With 250,000 miles on the clock, 4,000 of which we had recently driven, our stalwart 4 wheel drive decided to give up the ghost on a mountainous ascent in south-eastern Turkey. We decided we all needed to lie in the shade and consume a lot of water and within an hour or two we were on our way to our small basic guesthouse, Çesme Pansion, only 6 km from the summit of the spectacular Nemrut Dagi.
Our journey had begun in Brussels and three days later we were in Istanbul, with overnight stops in Hungary and Bulgaria. From there we headed east to Ankara and the ancient Hittite capital of Hattušaš, then on to the extraordinary landscape of Cappadocia. Now in south-eastern Turkey, we were making our way to one of Turkey’s most extraordinary sites, best encountered at sunrise and sunset.
Lost from sight for 2,000 years, until in 1881 an astounded engineer discovered the extraordinary artefacts on this remote mountaintop, Mount Nemrut; here lie the remains of vast statues, over 30 ft high, dating from the 1st century BC, the heads of which have been toppled and lie strewn about the site.
On one of the highest peaks of the Eastern Taurus mountains King Antiochus (69-34BC) of Commagene, (a kingdom founded north of Syria and the Euphrates after the fall of Alexander’s empire), built this temple-tomb and monument to himself. Two ledges were built into the rock, which he filled with colossal statues of himself and the gods, then backed them with an artificial mountain peak of crushed rock 50 m high. This spectacular sight is best viewed as the sun sets and bathes the western slopes in a golden haze.
The vista across the vast mountainous region is breathtaking.
And the sunset spectacular.
A short sleep then rise again at 3am for another ascent, this time in the moonlight, reaching the terrace in time to catch the rising sun on the eastern slopes.

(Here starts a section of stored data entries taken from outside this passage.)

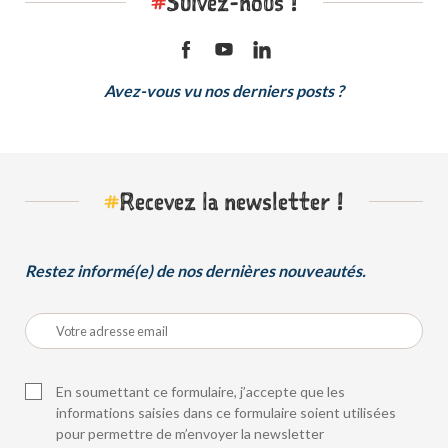
#
Suivez-nous !
Avez-vous vu nos derniers posts ?
#
Recevez la newsletter !
Restez informé(e) de nos dernières nouveautés.
En soumettant ce formulaire, j’accepte que les
informations saisies dans ce formulaire soient utilisées
pour permettre de m’envoyer la newsletter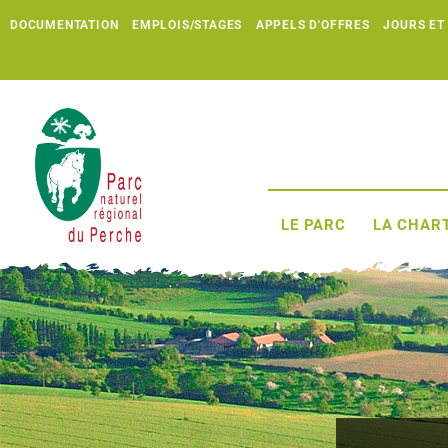
DOCUMENTATION
EMPLOIS/STAGES
APPELS D'OFFRES
JOURS ET
LE PARC
LA CHART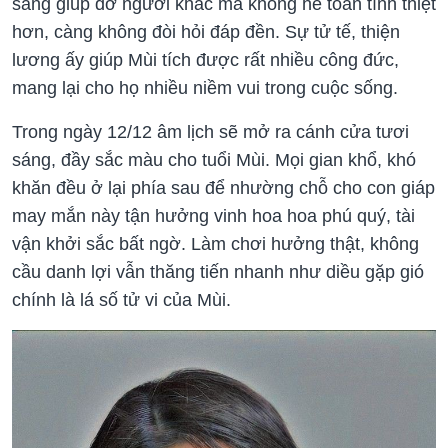
sàng giúp đỡ người khác mà không hề toan tính thiệt
hơn, càng không đòi hỏi đáp đền. Sự tử tế, thiện
lương ấy giúp Mùi tích được rất nhiều công đức,
mang lại cho họ nhiều niềm vui trong cuộc sống.
Trong ngày 12/12 âm lịch sẽ mở ra cánh cửa tươi
sáng, đầy sắc màu cho tuổi Mùi. Mọi gian khổ, khó
khăn đều ở lại phía sau để nhường chỗ cho con giáp
may mắn này tận hưởng vinh hoa hoa phú quý, tài
vận khởi sắc bất ngờ. Làm chơi hưởng thật, không
cầu danh lợi vẫn thăng tiến nhanh như diều gặp gió
chính là lá số tử vi của Mùi.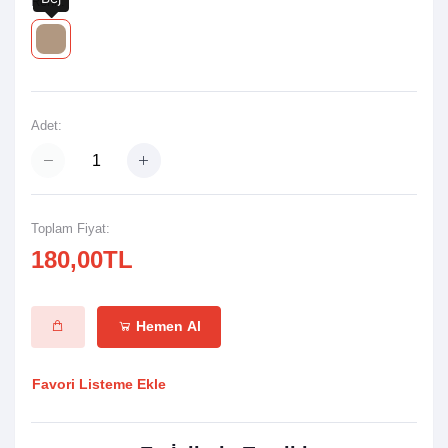
Renk:
Adet:
Toplam Fiyat:
180,00TL
Hemen Al
Favori Listeme Ekle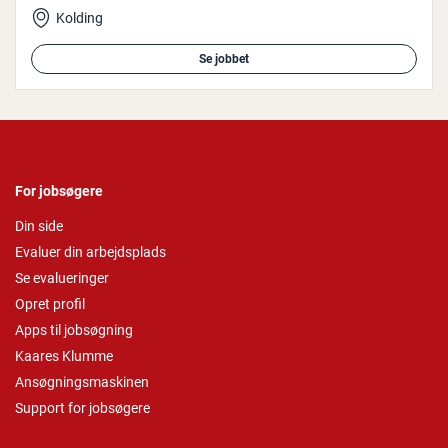
Kolding
Se jobbet
For jobsøgere
Din side
Evaluer din arbejdsplads
Se evalueringer
Opret profil
Apps til jobsøgning
Kaares Klumme
Ansøgningsmaskinen
Support for jobsøgere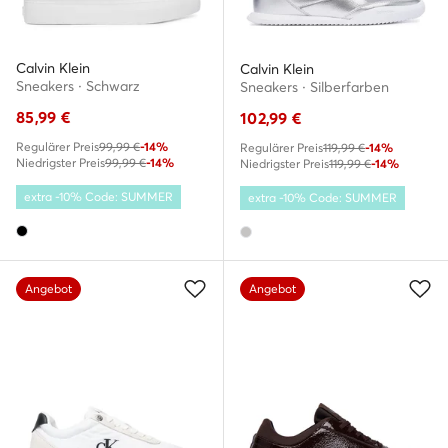
Calvin Klein
Calvin Klein
Sneakers · Schwarz
Sneakers · Silberfarben
85,99
€
102,99
€
Regulärer Preis
99,99 €
-14%
Regulärer Preis
119,99 €
-14%
Niedrigster Preis
99,99 €
-14%
Niedrigster Preis
119,99 €
-14%
extra -10% Code: SUMMER
extra -10% Code: SUMMER
Angebot
Angebot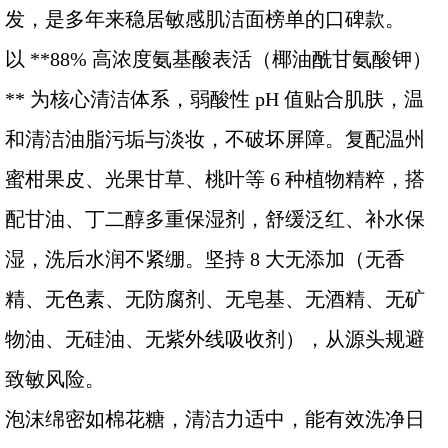
发，是多年来稳居敏感肌洁面榜单的口碑款。
以 **88% 高浓度氨基酸表活（椰油酰甘氨酸钾）
** 为核心清洁体系，弱酸性 pH 值贴合肌肤，温
和清洁油脂污垢与淡妆，不破坏屏障。复配温州
蜜柑果皮、光果甘草、桃叶等 6 种植物精粹，搭
配甘油、丁二醇多重保湿剂，舒缓泛红、补水保
湿，洗后水润不紧绷。坚持 8 大无添加（无香
精、无色素、无防腐剂、无皂基、无酒精、无矿
物油、无硅油、无紫外线吸收剂），从源头规避
致敏风险。
泡沫绵密如棉花糖，清洁力适中，能有效洗净日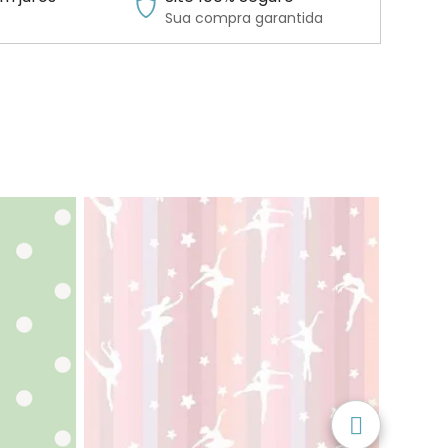
Sua compra garantida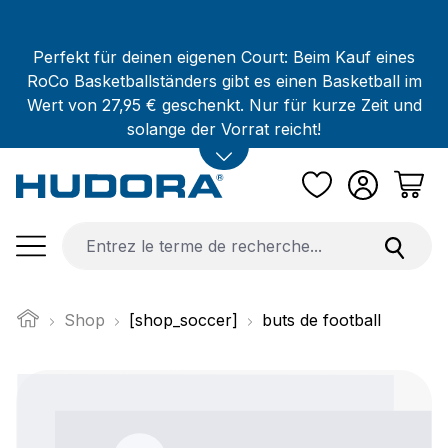
Passer au contenu principal
Perfekt für deinen eigenen Court: Beim Kauf eines
RoCo Basketballständers gibt es einen Basketball im
Wert von 27,95 € geschenkt. Nur für kurze Zeit und
solange der Vorrat reicht!
Shop
[shop_soccer]
buts de football
Ignorer la galerie d'images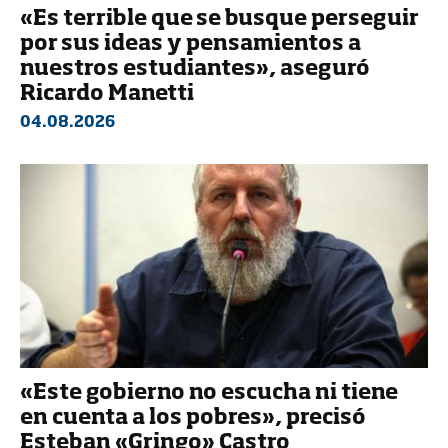
«Es terrible que se busque perseguir
por sus ideas y pensamientos a
nuestros estudiantes», aseguró
Ricardo Manetti
04.08.2026
«Este gobierno no escucha ni tiene
en cuenta a los pobres», precisó
Esteban «Gringo» Castro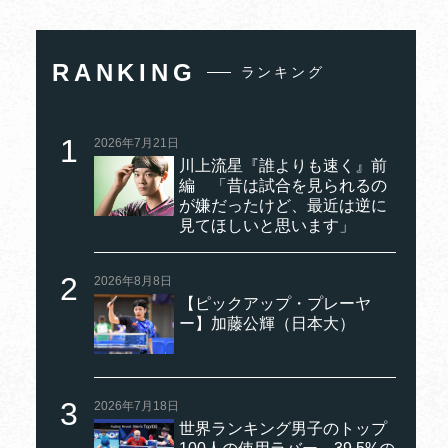
RANKING
ランキング
2026年7月21日
川上流星『誰よりも速く』前
編 「昔は試合を見られるの
が嫌だったけど、最近は逆に
見てほしいと思います」
2026年8月8日
【ピックアップ・プレーヤ
ー】加藤公輝（日本大）
2026年7月18日
世界ランキング男子のトップ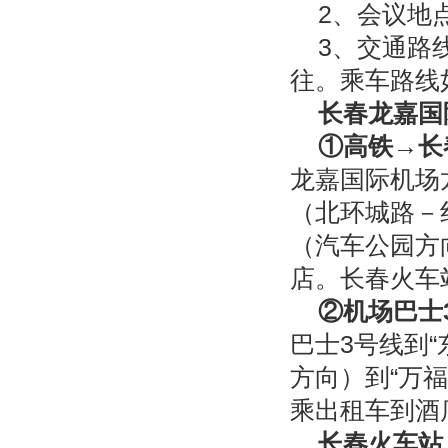
2、会议地
3、交通路
往。乘车路线
长春龙嘉国
①
高铁→长
龙嘉国际机场
（北环城路－
（汽车公园方
店。长春火车
②
机场巴士
巴士3号线到
方向）到“万
乘出租车到酒店
长春火车站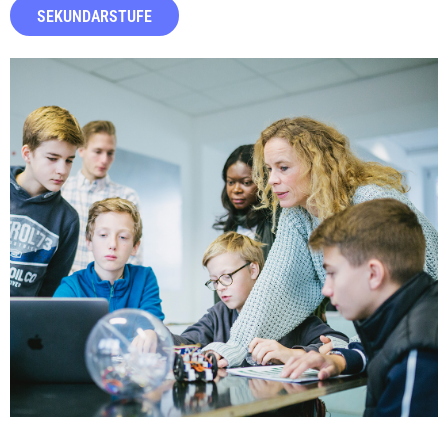
SEKUNDARSTUFE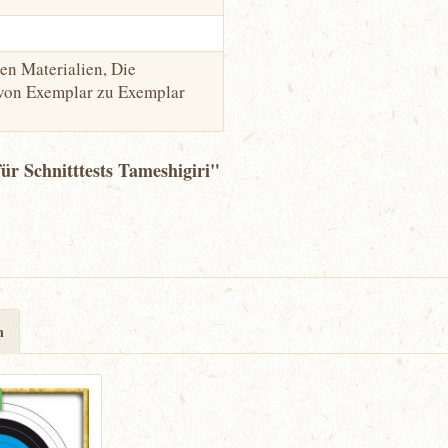
hen Materialien, Die
 von Exemplar zu Exemplar
ür Schnitttests Tameshigiri"
n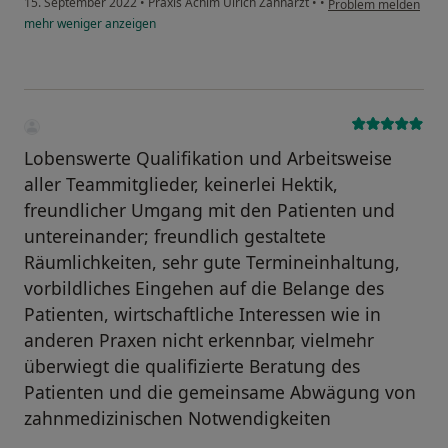
15. September 2022
•
Praxis Achim Ulrich Zahnarzt
•
•
Problem melden
mehr
weniger
anzeigen
Lobenswerte Qualifikation und Arbeitsweise
aller Teammitglieder, keinerlei Hektik,
freundlicher Umgang mit den Patienten und
untereinander; freundlich gestaltete
Räumlichkeiten, sehr gute Termineinhaltung,
vorbildliches Eingehen auf die Belange des
Patienten, wirtschaftliche Interessen wie in
anderen Praxen nicht erkennbar, vielmehr
überwiegt die qualifizierte Beratung des
Patienten und die gemeinsame Abwägung von
zahnmedizinischen Notwendigkeiten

The final part of the trail is on foot; it’s steep, in parts rough, and the altitude (over 7,000 feet) can have an effect, but the ascent once made is memorable.
Timing your visit is everything – between May and October only, due to the plummeting winter temperatures, and of course sunset and sunrise the very best times. The air can be very cool especially at sunrise, even in August, so bring a sweater, and of course a bottle of water.
The site was only investigated in 1953, extraordinary to think that the sun rose and set on these undiscovered extraordinary statues for 2000 years. How were the heads toppled? It has been suggested that earthquakes did the damage. What was the purpose of the site? A long-forgotten king’s moment to emphasise his power for posterity. Perhaps these were the royal tombs, or the site had ritual significance. Nonetheless, standing on this mountaintop at sunset is one of those unforgettable, once-in-a-lifetime experiences and definitely worth the journey and the overheated engine.